Retrieve all lines below that have the string "linejoin".

[Dataset excerpts]
[Start of section]

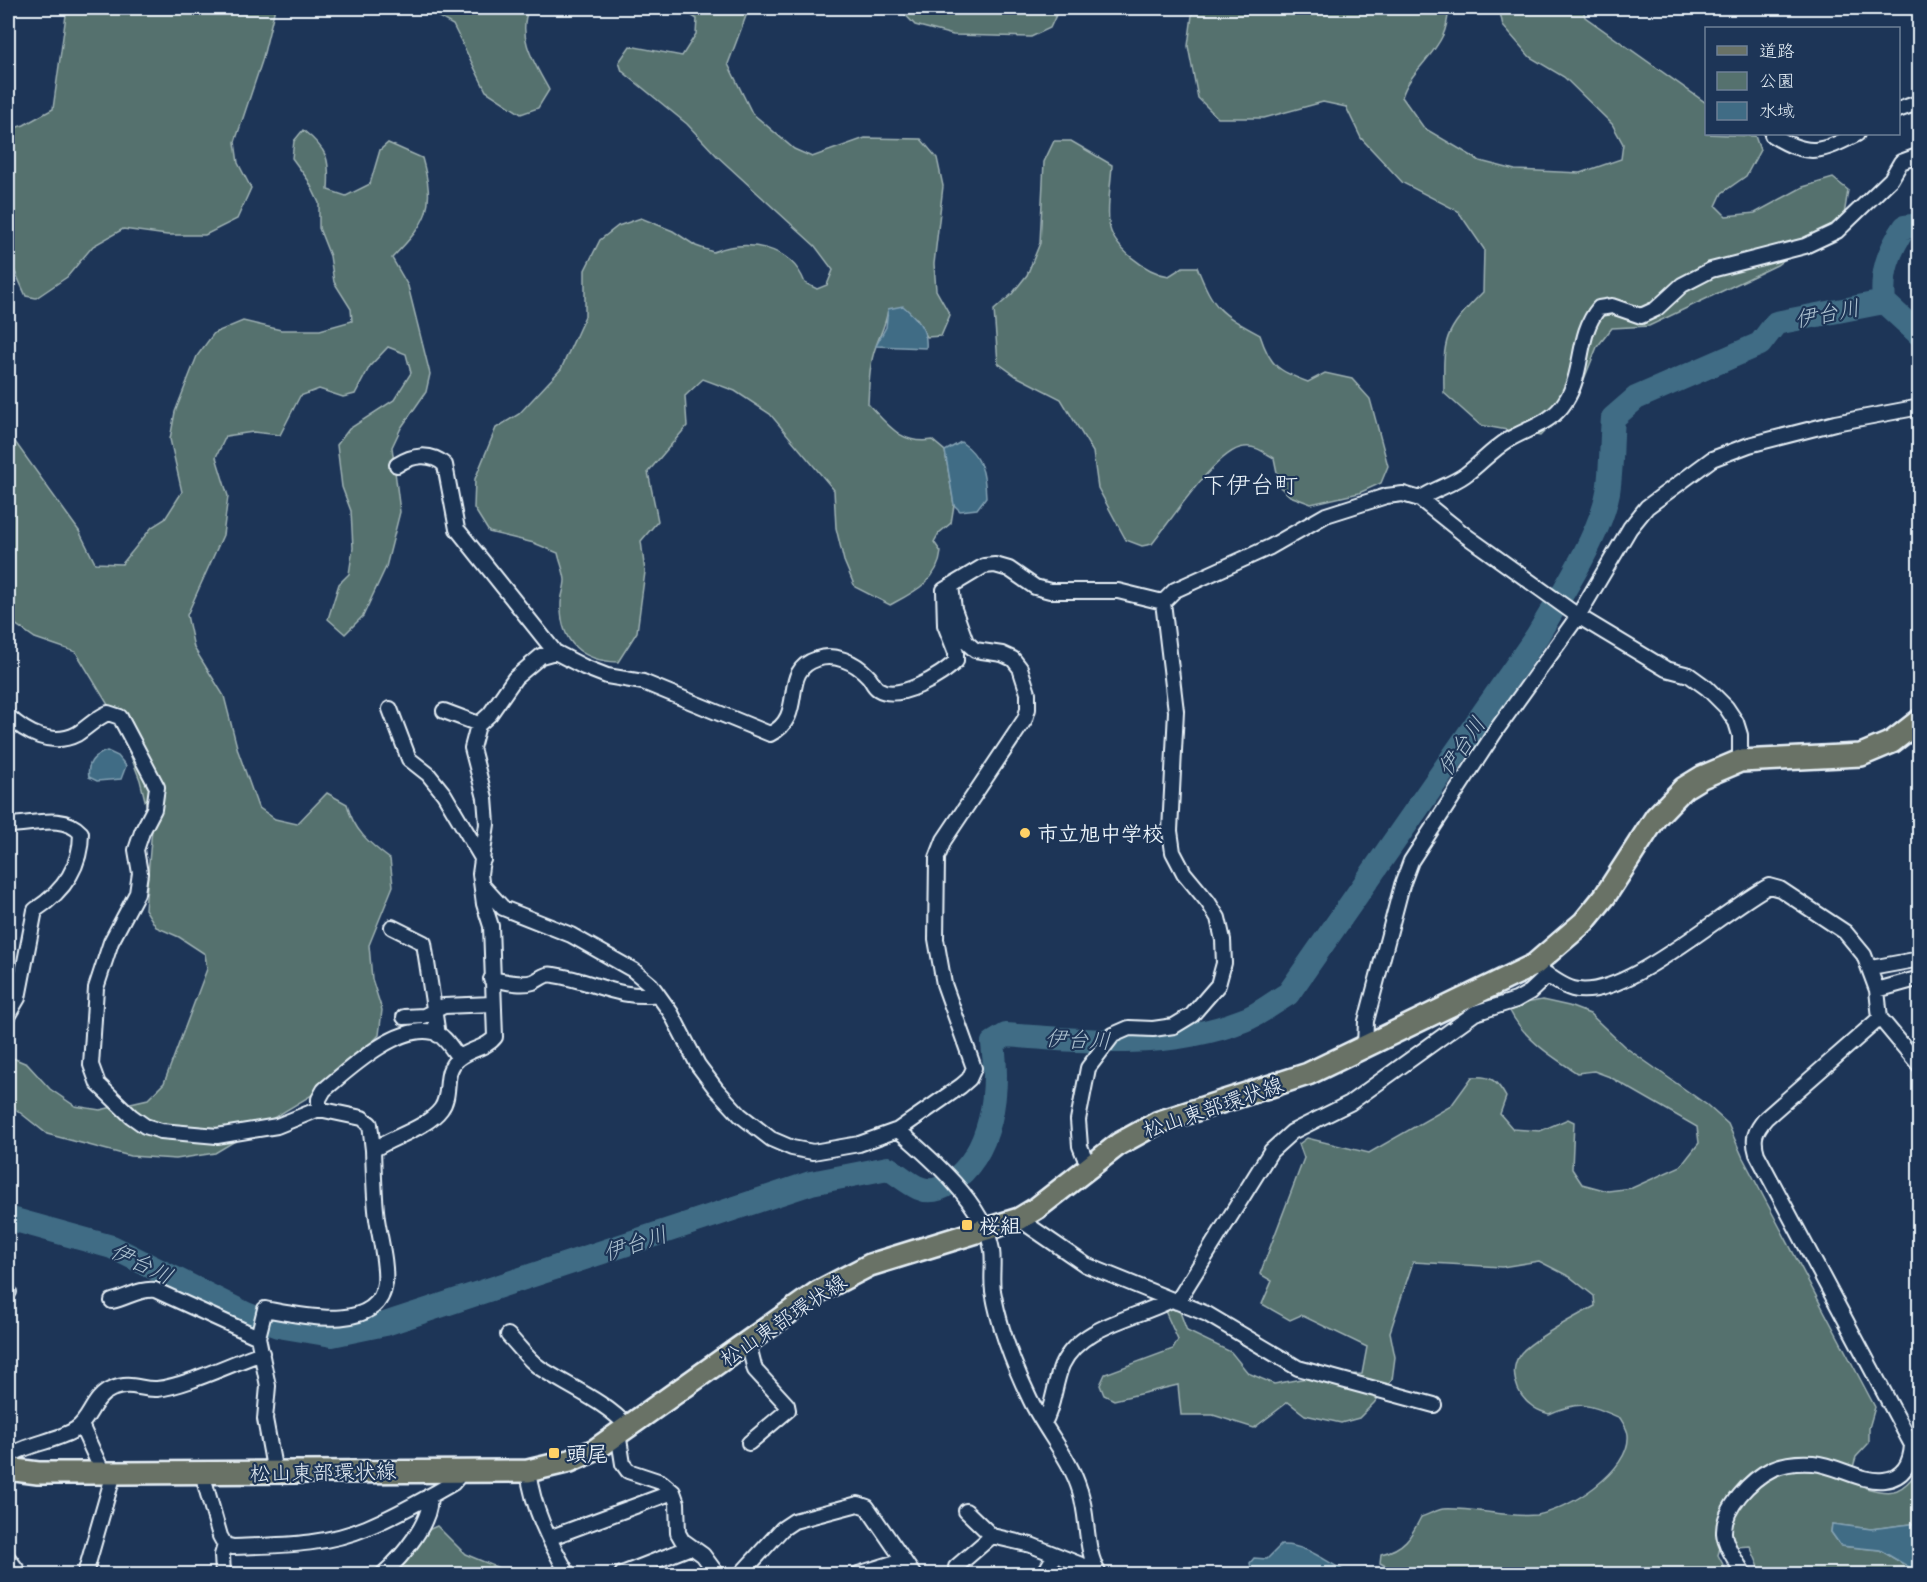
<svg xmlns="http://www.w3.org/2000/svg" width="1927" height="1582" font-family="Delius,'Klee One',sans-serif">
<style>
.green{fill:#55716e;stroke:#9eb1b3;stroke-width:1.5}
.water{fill:#406c85;stroke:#83a1b3;stroke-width:1.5}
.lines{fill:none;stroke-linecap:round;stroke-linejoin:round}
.river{stroke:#406c85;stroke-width:24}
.street-casing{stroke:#e8f1f8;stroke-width:18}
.primary-casing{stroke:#e8f1f8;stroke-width:26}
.street{stroke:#1d3557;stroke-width:14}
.primary{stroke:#697266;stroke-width:21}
.poi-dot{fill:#ffd166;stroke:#1d3557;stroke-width:2}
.labels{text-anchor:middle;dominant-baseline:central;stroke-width:4.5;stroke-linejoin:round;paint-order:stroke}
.poi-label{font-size:21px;font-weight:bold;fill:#e8f1f8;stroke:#1d3557;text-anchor:start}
.street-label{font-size:21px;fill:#e8f1f8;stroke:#1d3557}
.water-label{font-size:22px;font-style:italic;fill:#adc2d0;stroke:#1d3557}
.quarter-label{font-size:24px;fill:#e8f1f8;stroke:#1d3557}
</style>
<rect width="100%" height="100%" fill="#1d3557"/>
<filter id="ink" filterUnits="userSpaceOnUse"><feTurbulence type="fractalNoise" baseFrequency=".0167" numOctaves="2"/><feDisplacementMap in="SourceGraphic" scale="12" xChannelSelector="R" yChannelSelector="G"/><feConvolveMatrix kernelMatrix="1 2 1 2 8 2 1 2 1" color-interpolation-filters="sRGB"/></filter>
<g filter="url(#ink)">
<path class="green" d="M67,8H275L262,61L235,142L238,163L251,188L237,219L205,235H167L123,229L93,246L67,277L36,298L26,296L8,256V130L24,125L53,109Z
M423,8H529C516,37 535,64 549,90L538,108L521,114L486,91L453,25Z
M680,8H749L728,64L752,113L794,149L812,157L865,138L921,139L937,158L943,186L934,264L936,290L950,315L941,336L927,337L916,318L888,309C886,324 881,332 876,346C869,364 869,385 868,404C888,425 901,445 932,440L945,451L954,505L951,523L939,533L934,542L941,552C938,581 914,592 890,605L855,587L844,561L836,528L834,490L770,414L735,391L703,379L685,396L687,426L648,472L658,521L641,541L645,572L637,632L618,662C582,661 560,643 561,604C561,596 565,588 565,580C564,571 560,562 558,553L534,543L489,532L474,508L475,479L496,428L519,414L561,369L585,316V270L600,240L618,226L641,218L673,231L696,246L713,252C747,239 791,245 805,283L817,289L827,285L833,270L815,246L717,156L687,124L622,71L619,62L630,46L682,56L696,34L697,19Z
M899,8H1055L1057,13L1050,28L1031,37L953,35L915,25Z
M1193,8H1449C1448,16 1447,27 1443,35C1432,59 1409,73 1402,97L1424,128L1480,161L1515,170L1580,173L1621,159L1623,144L1612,124L1564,77L1530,57L1503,26L1499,8H1583L1585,17L1706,103V134L1755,136L1760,150L1746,176L1722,193L1716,206L1726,216L1755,213L1803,187L1833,178L1848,190L1844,215L1777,265L1649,326L1612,328L1597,347L1576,399L1540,436L1480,425L1444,393C1443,338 1443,332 1483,292L1484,249L1458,211L1403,183L1361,138L1346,107L1323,102L1264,118H1218L1198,98L1188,46Z
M303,130C328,150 330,159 328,190L346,196L370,184L380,150L388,143L422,158C436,208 428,221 392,258L408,286L430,374L426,392L401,428L392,447L400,512L386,567L363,616L345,634L328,619L339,584L349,574L353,548L351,511L342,487L337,445L349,429L394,400L411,373L406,354L388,347L370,366L355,394L343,397L319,389L300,396L280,435L253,432L226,436L216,457L228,496L223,535L187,615L194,648L224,696L238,751L258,807L275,819L297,824L327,793L347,804C353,830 370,844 390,859L393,886L369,945L372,979L382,1010L379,1035L357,1059L317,1092L215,1153L176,1159L130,1156L47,1134L8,1103V1056L27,1064L50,1089L75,1106L100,1110L148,1099L164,1083L207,969L205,954L179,937L156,927L145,909L152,828L140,780L116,718L76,652L35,638L8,619V432L79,531L95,563L122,564L152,527L165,519L182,492L170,439L175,412L197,356L214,333L243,321L281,330H320L352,321L351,309L334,282L330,256L319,228V203L308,180L292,158L294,141Z
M1054,141H1071L1112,165C1111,184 1107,204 1109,223C1111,247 1147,273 1169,276L1183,267H1197C1214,310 1220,313 1260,335C1270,366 1278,371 1308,382L1325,373L1352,379L1370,399L1388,466L1381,483L1359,493L1311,504L1290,496L1280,487L1274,458C1265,453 1255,445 1244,447C1217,449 1170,522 1152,544L1142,546L1126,540L1098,488L1093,452L1061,399L1016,376L998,363L994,310L1012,294L1027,275L1040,243L1044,162Z
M1542,1000L1569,1006L1590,1014L1625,1047L1707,1105L1728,1124L1743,1158L1875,1407L1869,1428V1443L1856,1457L1853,1467L1866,1488C1894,1496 1902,1492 1919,1470V1523L1871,1529L1832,1524L1831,1532L1841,1546L1880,1550L1914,1570V1574H1762L1750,1546L1720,1548L1718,1555L1728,1574H1467C1455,1570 1452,1571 1440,1574C1420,1577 1396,1573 1380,1563L1381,1554C1404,1549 1411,1537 1421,1517C1428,1515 1436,1510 1443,1509C1472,1507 1505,1518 1536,1515C1567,1511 1631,1471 1628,1435C1628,1430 1623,1423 1620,1418C1588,1404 1581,1400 1549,1414C1543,1412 1536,1410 1532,1406C1516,1395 1508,1369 1521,1353C1533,1339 1578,1315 1595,1306L1594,1296L1570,1277L1539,1261L1502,1267L1413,1262L1390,1332L1395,1357L1392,1380L1374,1403L1359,1418L1341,1423L1305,1415L1288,1402L1254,1428L1213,1415H1181L1178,1385L1114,1400L1104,1395L1100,1385L1105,1374L1173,1349L1178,1340L1165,1311L1171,1305L1180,1312L1187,1331L1231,1352L1248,1373L1274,1384L1323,1375L1362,1374L1367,1347L1301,1315L1290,1320L1262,1304L1272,1281L1260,1274L1304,1158L1299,1144L1307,1138L1369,1153L1451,1106L1472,1077C1491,1075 1497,1081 1506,1097L1500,1114L1513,1129L1540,1131L1568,1119L1574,1122L1572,1169L1582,1184L1608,1191L1632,1188L1681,1166L1699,1143L1697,1127L1610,1077L1594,1071L1577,1073C1551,1056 1524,1039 1510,1011L1520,1004Z
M437,1526L465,1554L499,1568L504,1574H394L428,1530Z"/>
<path class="water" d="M903,306C917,318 928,330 926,348L876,346L886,327L888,309Z
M961,442C982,456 985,473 986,497L977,509L960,511L954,505L945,451Z
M107,751L118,756L126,766L121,779L97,781L89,777C86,762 95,755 107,751Z
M1919,1523V1574H1914V1570L1880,1550L1841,1546L1831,1532L1832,1524L1871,1529Z
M1281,1545C1308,1544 1328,1564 1351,1574H1252L1250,1563L1254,1558L1267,1559Z"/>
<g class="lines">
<path class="river" d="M1884,302C1881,273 1888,252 1905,227L1920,225
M1884,302L1920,335
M8,1218L112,1247L246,1314L278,1326L332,1335L385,1324L811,1183L888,1168C898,1174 909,1184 919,1188C930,1193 941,1189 950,1183C993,1153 999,1092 993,1043L1006,1035C1085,1041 1168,1050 1244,1020C1259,1015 1274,1002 1288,994L1537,636C1560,597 1600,536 1608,492C1612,468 1611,442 1613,418L1636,398L1760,344L1776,323L1884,302"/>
<defs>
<path id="street" d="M1898,110L1920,102
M1772,135C1809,158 1821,152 1857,134
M397,465C412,455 431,452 445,465L457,529L555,652L584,667L607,676L643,682L770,734C808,716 778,671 817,659C834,653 855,662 867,675C872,679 872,685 878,689C898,702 942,676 956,661V653L945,625L944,590L984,566L995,565L1009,569L1035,587L1050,591H1118L1163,602
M1420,499C1434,489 1451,485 1465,475C1480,464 1492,450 1508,440C1528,428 1552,423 1565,402C1585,372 1576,335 1599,308L1612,306L1641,316L1656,309L1682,285L1711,270L1805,246L1837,231L1891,179L1901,162L1920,155
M1163,602L1175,590L1270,547L1326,515L1386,496L1403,494L1420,499L1465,535L1578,616L1666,669L1689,675L1707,688L1726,707L1736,722L1740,735V761
M390,709L409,759L428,774L444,794L483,860
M444,711L476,723
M8,716C26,733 52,747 77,734C88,727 96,718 108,713L120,717L157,787L154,809L142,832L136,850L140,873L137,893L111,942L96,988L91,1065L98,1084L131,1116L145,1126L161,1131L217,1136L277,1126L319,1109L362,1118L370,1124L373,1150
M8,825C32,825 63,813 81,833C81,867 63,892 35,910L18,998L8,1015
M482,885L503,908L571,935L633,970L651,985L671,1013L698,1065L716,1089L740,1115L771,1139L792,1148L813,1152L859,1144L898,1130L961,1086L969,1079L974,1068L944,984L936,939L937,858L944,840L1025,719L1028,709V693L1020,668L1013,659L1002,654L975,650L966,642L954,609L951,586
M392,927L424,943L438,1035
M1534,965C1545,973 1559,985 1573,989C1622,1003 1723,910 1769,886L1780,889L1845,932L1864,955L1877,990L1880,1018L1920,1066
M1871,968L1920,959
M491,979C503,981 521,986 533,982C541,979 544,973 554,975C591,980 619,1000 657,994
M1877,990L1920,978
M404,1017L424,1016L444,1006L492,1004
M1365,1046L1366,1021L1402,885L1411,861L1497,729L1578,616L1630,528L1647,507L1712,459L1749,445L1835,423L1920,407
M319,1109V1099L324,1090C349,1069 397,1024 433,1032C444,1034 452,1049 459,1058
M898,1130C931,1158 984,1204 992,1250C994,1264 991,1277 993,1291C999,1327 1014,1366 1030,1399C1045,1431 1070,1457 1080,1491C1089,1519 1084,1549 1099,1574
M1092,1165L1084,1156L1080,1146L1078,1120L1088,1068L1113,1035L1129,1028L1153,1029L1174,1026L1192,1015L1218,985L1224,963L1223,940L1218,918L1208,902L1184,873L1173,852L1170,831L1176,711L1163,602
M1019,1219L1086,1265L1207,1314L1298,1368L1434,1405
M8,1293L9,1292
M112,1301C127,1298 140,1288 155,1290L258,1337
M1177,1302L1271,1151L1292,1132L1350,1103L1475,1013L1516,1000L1530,992L1548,975
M508,1335C518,1345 528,1360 540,1368C568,1386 606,1402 628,1427
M748,1342L755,1370L787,1405L788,1410L749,1443
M1044,1423C1054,1406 1054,1384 1062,1365C1081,1325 1135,1319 1171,1300
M81,1425L103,1473
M618,1433L623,1464L628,1471L661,1482L673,1492L677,1503L678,1533L682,1540L703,1555L717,1574
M8,1456C28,1444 60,1440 76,1429C91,1419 92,1397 112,1389C132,1381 139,1390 157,1389C186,1386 232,1363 262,1353
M528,1471C533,1509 549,1541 568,1574
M202,1473L220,1536L225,1545L233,1547C277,1545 324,1546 366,1528C396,1516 425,1499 453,1483L463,1471
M275,1473L265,1419L268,1386L258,1337L265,1309C298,1315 379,1335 385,1283C387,1264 380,1239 377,1219C374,1197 374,1173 373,1150C392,1137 427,1128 441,1109C453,1093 441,1072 459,1058C470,1049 487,1048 495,1037L491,926L484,904L480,874L487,824L485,798L472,748L478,725L490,714L515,678L541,656L555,652
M966,1511L992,1536
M549,1538L673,1492
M8,1558L20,1574
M956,1567L992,1536L1031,1545L1084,1566L1093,1564
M85,1574L114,1473
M223,1574L222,1555L225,1545
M383,1574C400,1559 434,1520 429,1496
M622,1574L691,1547
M741,1574L782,1529L794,1521L858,1504L867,1507L913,1574
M858,1574L903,1560
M1044,1574L1055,1555
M1744,1574C1737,1563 1725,1546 1724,1533C1723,1508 1751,1479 1772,1469C1785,1463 1799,1462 1813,1463C1837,1465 1862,1483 1884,1480C1904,1478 1911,1463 1912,1445L1757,1154C1752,1138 1755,1131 1766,1118L1880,1018"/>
<path id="primary" d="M8,1469L38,1473H114L528,1471L570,1461L595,1450L818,1292L870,1265L1019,1219L1037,1208L1119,1144L1159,1122L1308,1074L1534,965L1584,922L1605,896L1656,817L1684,788L1702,777L1740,761L1861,755L1892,742L1920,720"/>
</defs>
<use href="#street" class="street-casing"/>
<use href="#primary" class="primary-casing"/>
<use href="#street" class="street"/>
<use href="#primary" class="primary"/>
</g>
</g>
<g class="poi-dot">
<circle cx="1025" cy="833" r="6"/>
<rect x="961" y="1219" width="12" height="12" rx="3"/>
<rect x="548" y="1447" width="12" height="12" rx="3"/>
</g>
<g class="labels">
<g class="poi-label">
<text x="1037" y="833">市立旭中学校</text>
<text x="979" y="1225">桜組</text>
<text x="566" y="1453">頭尾</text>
</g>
<g class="street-label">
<text transform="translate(1213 1107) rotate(-19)">松山東部環状線</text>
<text transform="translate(783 1320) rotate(-34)">松山東部環状線</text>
<text transform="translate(323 1472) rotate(-1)">松山東部環状線</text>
</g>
<g class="water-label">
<text transform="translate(1827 313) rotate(-11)">伊台川</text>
<text transform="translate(1461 746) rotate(-55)">伊台川</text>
<text transform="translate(1078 1039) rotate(3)">伊台川</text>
<text transform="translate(635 1243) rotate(-18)">伊台川</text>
<text transform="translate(142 1263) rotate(26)">伊台川</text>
</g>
<g class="quarter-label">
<text x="1250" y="484">下伊台町</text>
</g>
</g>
<rect width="1927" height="1582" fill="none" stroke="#1d3557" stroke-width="30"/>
<rect x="15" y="15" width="1897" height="1552" fill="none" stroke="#e8f1f8" stroke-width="2" filter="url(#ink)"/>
<rect x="1705" y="27" width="195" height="108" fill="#1d3557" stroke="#6e8097" stroke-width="1.5"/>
<rect x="1717" y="46" width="30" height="9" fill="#697266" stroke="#6e8097" stroke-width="1.5"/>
<text x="1759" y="57" font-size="18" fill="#e8f1f8">道路</text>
<rect x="1717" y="72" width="30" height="18" fill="#55716e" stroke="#6e8097" stroke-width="1.5"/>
<text x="1759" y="87" font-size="18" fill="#e8f1f8">公園</text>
<rect x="1717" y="102" width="30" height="18" fill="#406c85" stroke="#6e8097" stroke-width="1.5"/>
<text x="1759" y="117" font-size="18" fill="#e8f1f8">水域</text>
</svg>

[End of section]

### [Task response]
.lines{fill:none;stroke-linecap:round;stroke-linejoin:round}
.labels{text-anchor:middle;dominant-baseline:central;stroke-width:4.5;stroke-linejoin:round;paint-order:stroke}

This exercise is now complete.